**What Is a Bear Market? As the S&P 500 Skids, How Bad Could It Get?**
**The S&P 500 is almost 20% below its record, a level that would place it in a bear market for the first time in more than two years**
**By Caitlin Ostroff, The Wall Street Journal, May 19, 2022**
**Stocks enter a bear market when widely followed indexes such as the S&P 500 or the Dow Jones Industrial Average sink 20% from their high points. ...The S&P 500 on May 19 neared levels that would place it in a bear market for the first time in more than two years...**
**The Dow returned to a bull market in March 2020 after an 11-trading day bear market. The S&P 500 took just 126 trading days to swing from a record to a bear market and back to a new high....Bear markets are rarely that brief. The underpinnings of a new bull market can’t be laid until people are so convinced that stocks can’t rise that the market finally begins to perk up. The bear market between 2007 and 2009 spanned 517 days (including non-trading days)...The prior bear market from 2000 to 2002 lasted 929 days....**
**Often a bear market precedes a recession. But a bear market just describes a decline in the value of stocks or other securities, while a recession is a general decline in a country’s production of goods and services, measured usually as two consecutive quarters of shrinking growth as determined by the National Bureau of Economic Research. ... From the Great Depression through the end of 2020, there have been 17 bear markets, nine of which were accompanied by a recession ....** [end quote]

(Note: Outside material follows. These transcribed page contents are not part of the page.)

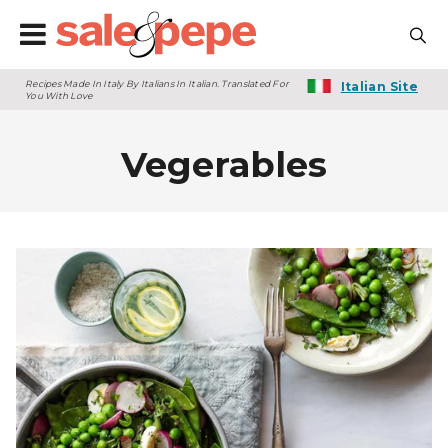
Recipes Made In Italy By Italians In Italian. Translated For
Italian Site
You With Love
Vegerables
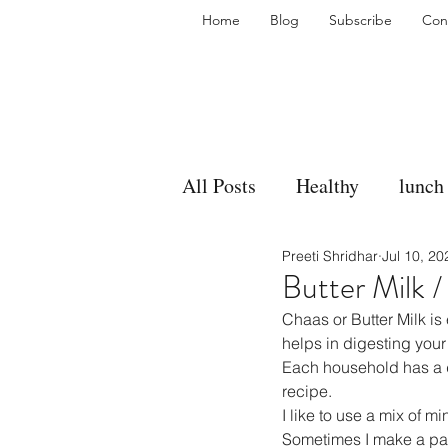
Home
Blog
Subscribe
Con
All Posts
Healthy
lunch
Preeti Shridhar
Jul 10, 20
gravy
bakes
sides
Butter Milk 
Chaas or Butter Milk is 
accompaniment
vegan
helps in digesting your
Each household has a di
recipe.
I like to use a mix of mi
side dish
dip
sugar
Sometimes I make a past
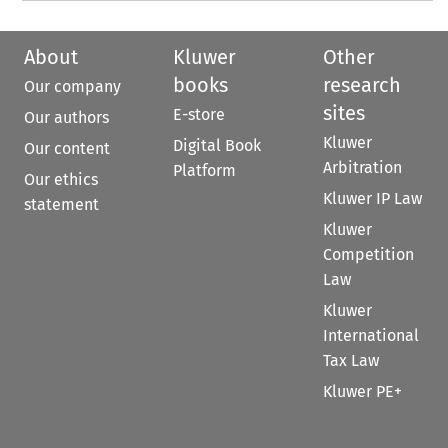
About
Kluwer
Other
books
research
Our company
sites
E-store
Our authors
Kluwer
Digital Book
Our content
Arbitration
Platform
Our ethics
Kluwer IP Law
statement
Kluwer
Competition
Law
Kluwer
International
Tax Law
Kluwer PE+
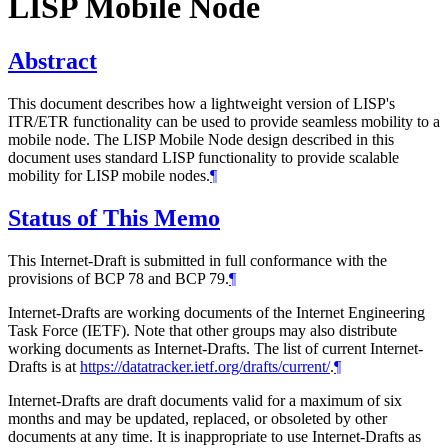
LISP Mobile Node
Abstract
This document describes how a lightweight version of LISP's
ITR/ETR functionality can be used to provide seamless mobility to a
mobile node. The LISP Mobile Node design described in this
document uses standard LISP functionality to provide scalable
mobility for LISP mobile nodes.
¶
Status of This Memo
This Internet-Draft is submitted in full conformance with the
provisions of BCP 78 and BCP 79.
¶
Internet-Drafts are working documents of the Internet Engineering
Task Force (IETF). Note that other groups may also distribute
working documents as Internet-Drafts. The list of current Internet-
Drafts is at
https://datatracker.ietf.org/drafts/current/
.
¶
Internet-Drafts are draft documents valid for a maximum of six
months and may be updated, replaced, or obsoleted by other
documents at any time. It is inappropriate to use Internet-Drafts as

The bear market in 2020 was reversed by the immense emergency actions of the Federal Reserve, which were unprecedented. The Fed says that it wants to return to “neutral,” which implies unwinding at least some of its bond purchases and raising the fed funds rate until it isn’t paying speculators to borrow money.
If the Fed actually executes this plan, the current bear market will have legs. If they don’t execute it, high inflation will have legs.
The economy isn’t in a recession at this time. Last quarter saw GDP decline, but that was due to inventory changes. Employment is still strong.